Pages

Tuesday, June 22, 2010

Surat - Kuasa Doa Itu Nyata

Saya memandang dengan tatapan tak percaya pada surat yang ada di tangan saya ini. Menantu laki-laki saya, Mike, baru saja memberi tahu saya bahwa saya tidak akan pernah dapat bertemu dengan ketiga cucu perempuan saya.

Anak perempuan saya, Kari, baru berumur 24 tahun ketika ia didiagnosa menderita tumor otak yang tidak dapat dioperasi. Saat itu ia memiliki dua orang anak perempuan dan sedang mengandung anaknya yang ketiga. Tindakan kemoterapi dan radiasi yang intensif menghentikan pertumbuhan tumor itu untuk sementara. Namun kini, delapan belas tahun kemudian, Kari sakit parah karena tumor tersebut sudah menjalar ke sel otak yang lain.

Sesuai dengan permintaan Mike dan Kari, saya pindah ikut keluarga tersebut pada musim panas ketika gejala penyakit Kari semakin parah dan ia mulai menjalani perawatan lagi. Saya lebih banyak berperan sebagai ibu bagi anak-anak mereka ketika Kari semakin lemah.

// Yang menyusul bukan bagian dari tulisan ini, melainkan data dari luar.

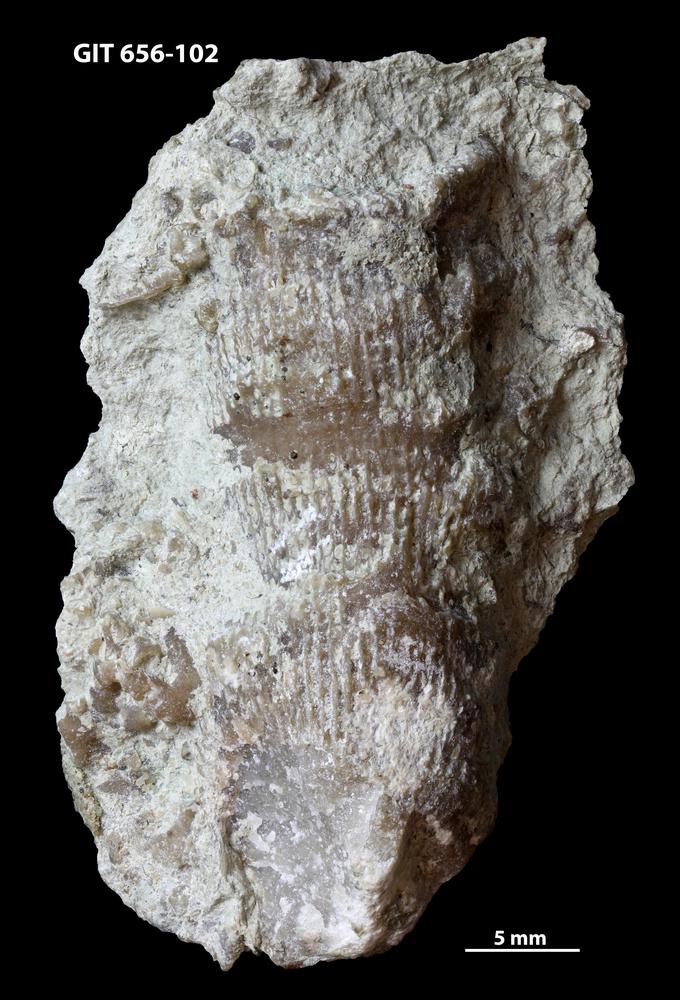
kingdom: Animalia
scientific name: Animalia
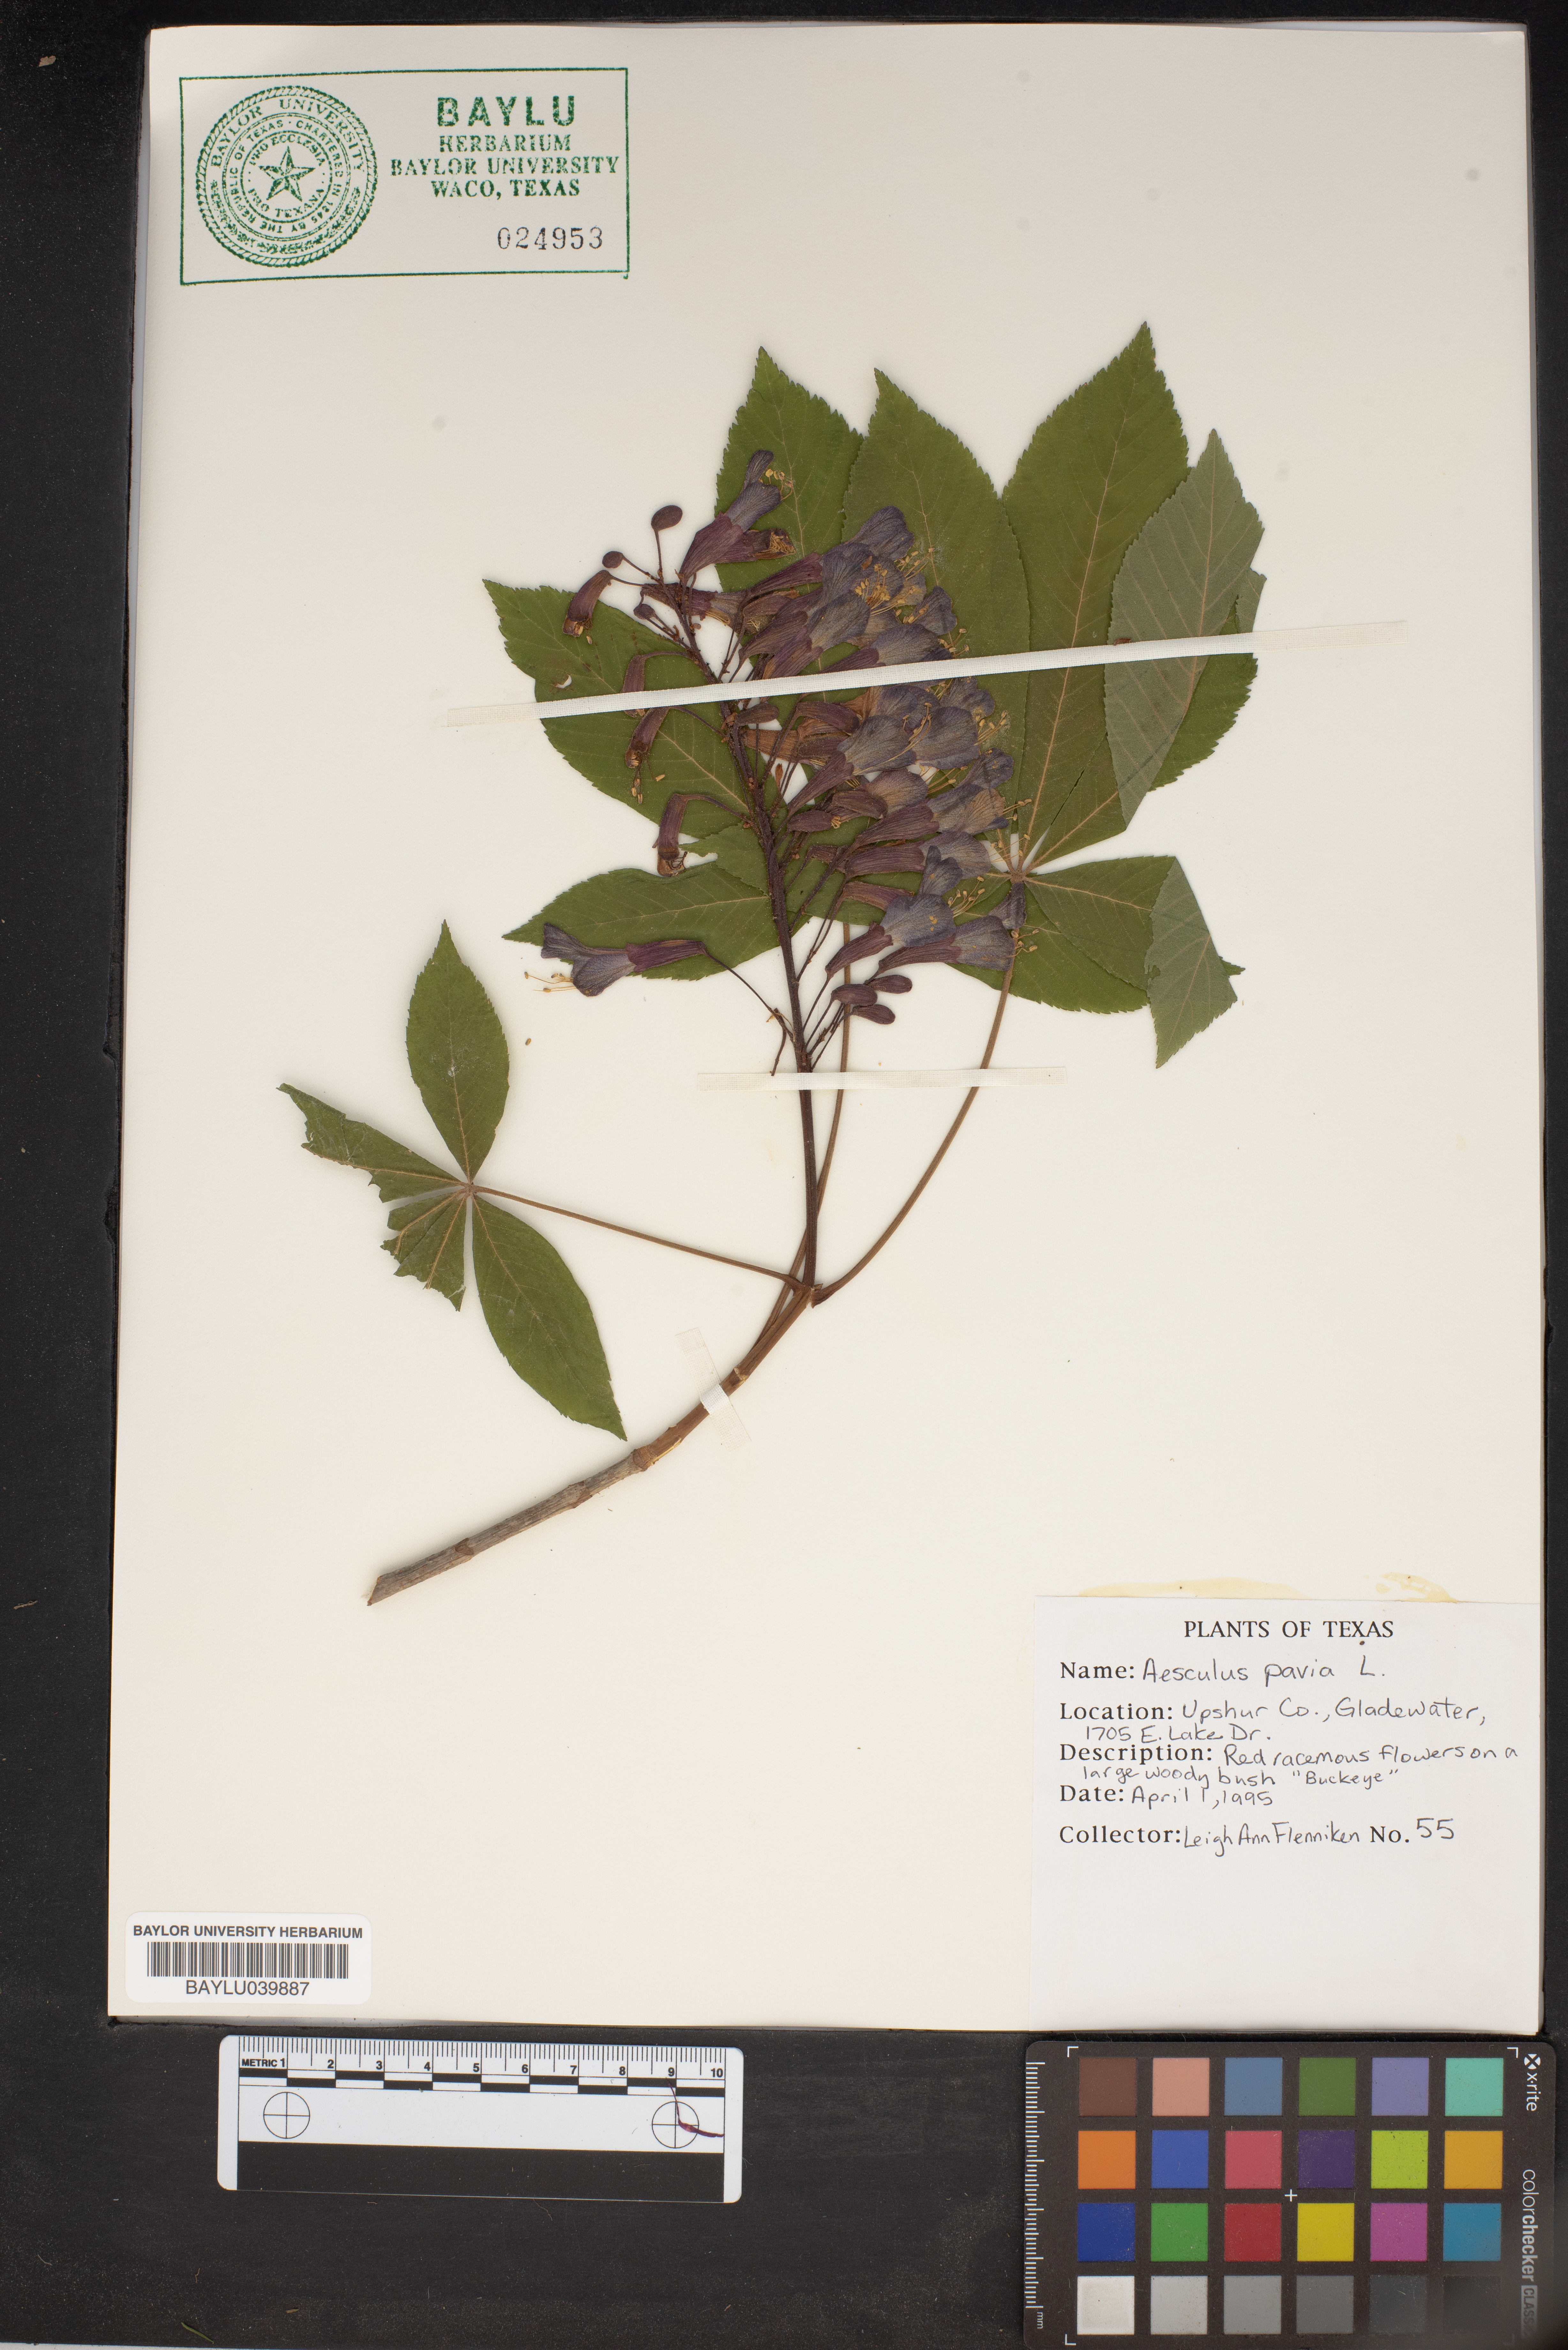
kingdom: Plantae
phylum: Tracheophyta
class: Magnoliopsida
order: Sapindales
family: Sapindaceae
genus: Aesculus
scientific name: Aesculus pavia
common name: Red buckeye
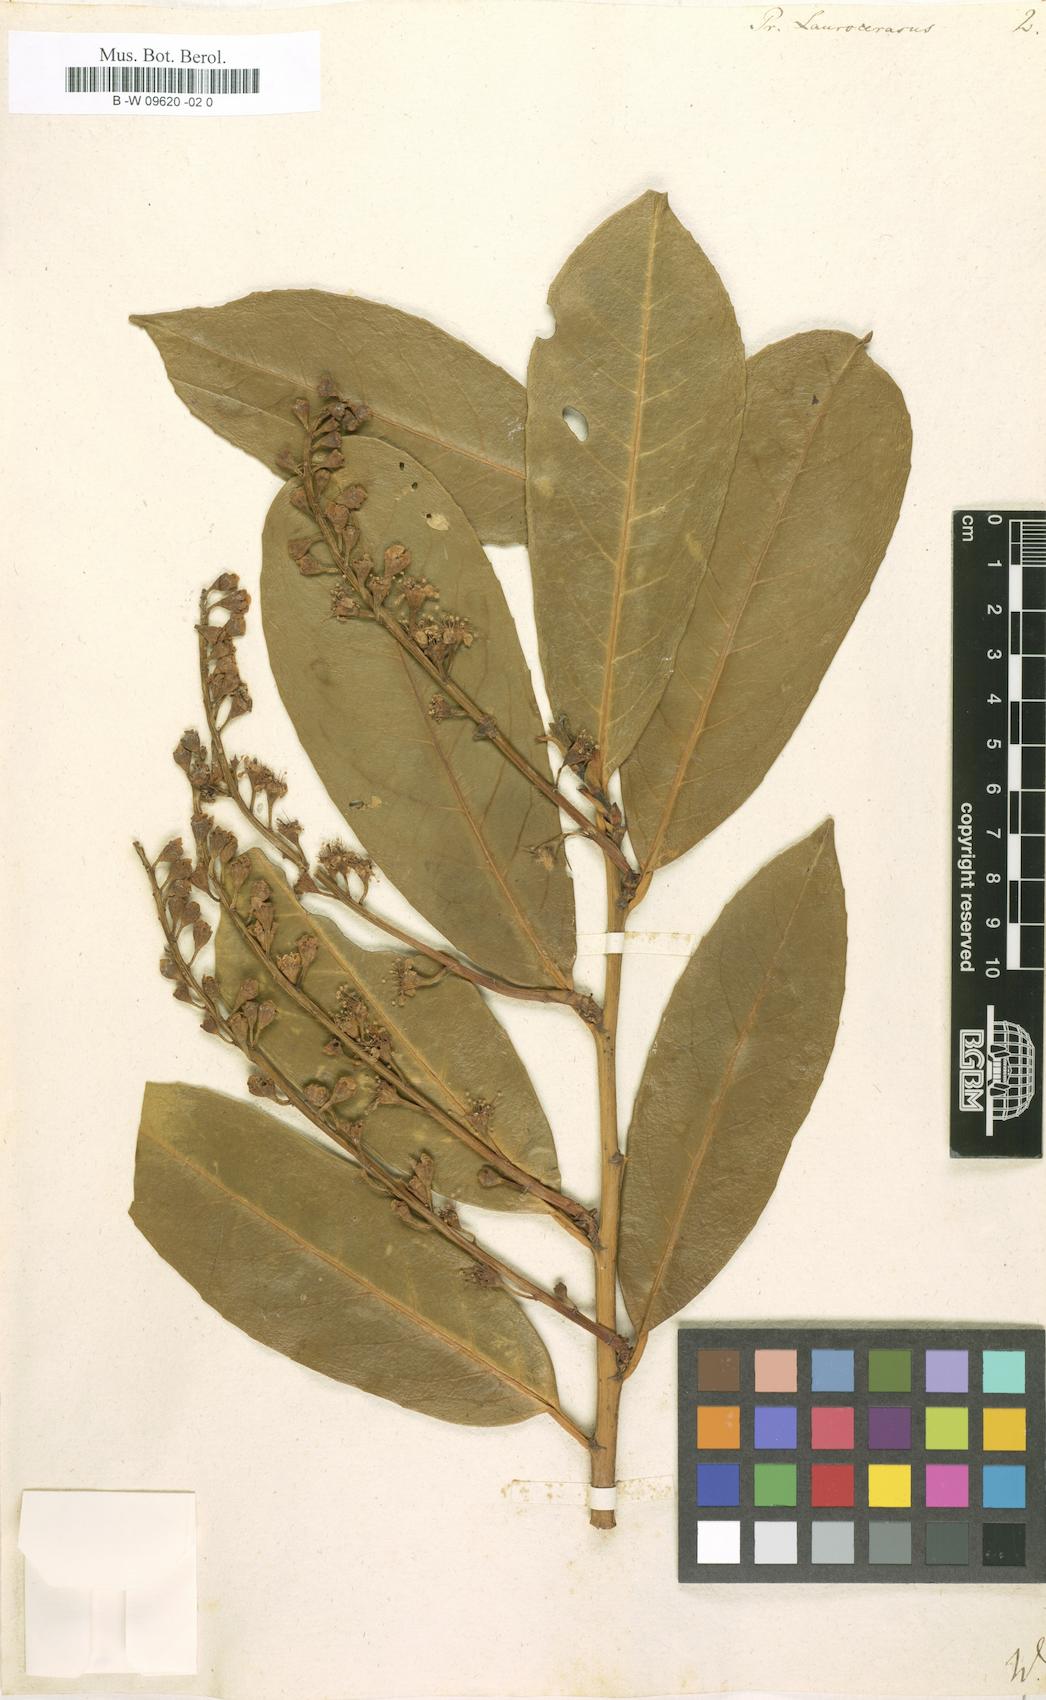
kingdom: Plantae
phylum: Tracheophyta
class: Magnoliopsida
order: Rosales
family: Rosaceae
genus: Prunus
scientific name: Prunus laurocerasus
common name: Cherry laurel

Saya mulai melihat sikap Mike yang semakin gelisah ketika saya ada. Saya tahu ia sedang mengalami stres berat, tetapi saya merasa bahwa ia merasa jengkel atas hubungan saya dan Kari, dan juga atas kedekatan saya dengan anak-anak. Saya terluka. Bagaimana mungkin saya dapat menolong apabila saya tidak ikut terlibat dalam kondisi mereka?

Kari menghabiskan sisa hidupnya selama enam bulan di rumah sakit perawatan bagi penderita kanker yang sudah kronis. Selama masa itu Mike sama sekali tidak mengizinkan saya untuk berkomunikasi atau bertemu dengan anak-anak mereka. Bermalam-malam saya menangis seorang diri. Saya kerap mengunjungi Kari ketika ia bergumul untuk menerima apa yang sedang terjadi. Hati saya hancur ketika menghibur anak-anaknya, karena mereka melihat bahwa ibu mereka se­dang sekarat.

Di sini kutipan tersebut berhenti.